While no statistics exist, Avinash Kar, an attorney for the Natural Resources Defense Council, fears that antibiotics could still be used widely for this reason.

“The FDA is just limiting antibiotic use for growth promotion, but the same animals are given the same antibiotics because of the crowded conditions,” Kar said. “Current levels of antibiotic use are likely to continue, but just with a different justification and label. That won’t do anything to protect human health.”

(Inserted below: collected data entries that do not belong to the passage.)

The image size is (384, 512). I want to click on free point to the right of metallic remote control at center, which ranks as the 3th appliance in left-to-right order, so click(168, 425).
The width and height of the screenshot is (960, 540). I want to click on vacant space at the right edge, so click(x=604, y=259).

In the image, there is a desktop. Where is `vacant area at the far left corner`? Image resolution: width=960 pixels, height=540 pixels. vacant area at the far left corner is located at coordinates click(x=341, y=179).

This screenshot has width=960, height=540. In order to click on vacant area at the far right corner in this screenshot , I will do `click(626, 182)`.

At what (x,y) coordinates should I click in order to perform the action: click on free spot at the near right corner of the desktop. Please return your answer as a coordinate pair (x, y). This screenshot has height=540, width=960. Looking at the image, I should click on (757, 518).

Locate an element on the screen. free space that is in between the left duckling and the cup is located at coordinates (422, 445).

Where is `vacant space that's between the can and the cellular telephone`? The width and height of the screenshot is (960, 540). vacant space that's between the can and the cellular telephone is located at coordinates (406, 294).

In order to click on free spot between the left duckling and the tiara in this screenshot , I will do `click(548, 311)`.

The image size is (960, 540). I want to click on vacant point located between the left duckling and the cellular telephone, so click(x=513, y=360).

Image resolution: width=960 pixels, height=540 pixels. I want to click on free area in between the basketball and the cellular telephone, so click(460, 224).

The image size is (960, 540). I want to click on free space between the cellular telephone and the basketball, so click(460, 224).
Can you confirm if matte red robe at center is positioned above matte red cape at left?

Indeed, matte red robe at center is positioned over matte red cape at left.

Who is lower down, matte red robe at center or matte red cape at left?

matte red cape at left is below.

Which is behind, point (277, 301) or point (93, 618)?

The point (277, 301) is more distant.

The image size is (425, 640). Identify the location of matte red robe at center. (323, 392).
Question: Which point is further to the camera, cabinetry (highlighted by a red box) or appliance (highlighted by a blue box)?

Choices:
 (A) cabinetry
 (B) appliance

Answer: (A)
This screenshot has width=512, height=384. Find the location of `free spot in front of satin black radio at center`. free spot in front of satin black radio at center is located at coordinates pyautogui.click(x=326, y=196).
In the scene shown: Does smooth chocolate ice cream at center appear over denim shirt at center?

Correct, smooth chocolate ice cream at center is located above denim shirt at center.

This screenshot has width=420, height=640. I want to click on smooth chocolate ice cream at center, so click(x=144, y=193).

So much for my "Happy HoundDog Campaign." Perhaps, this is a step in the right direction and our Obama administration is secretly fighting a tough battle behind the scenes, and offering encouragement to the many scientists and activists who've been dedicating their lives to fighting the terrifying emergence of antibiotic resistant superbugs, who must now be discouraged and feel betrayed.

I'll have to do more research into this. Fo now I'm back to my using cynical self. Oh well, that will change soon, as there's a Burger King right next to the doctor's office, and I haven't eaten or drunk anything for the last 14 hours. In 2 hours it's going to be HoundDog go wild time in Boston! And to make sure we have a tie in for his article I'm going to break my six month long fast of red meat and have me some antibiotic resistant hamburger. Woof, woof! Then we will see what true happiness looks like.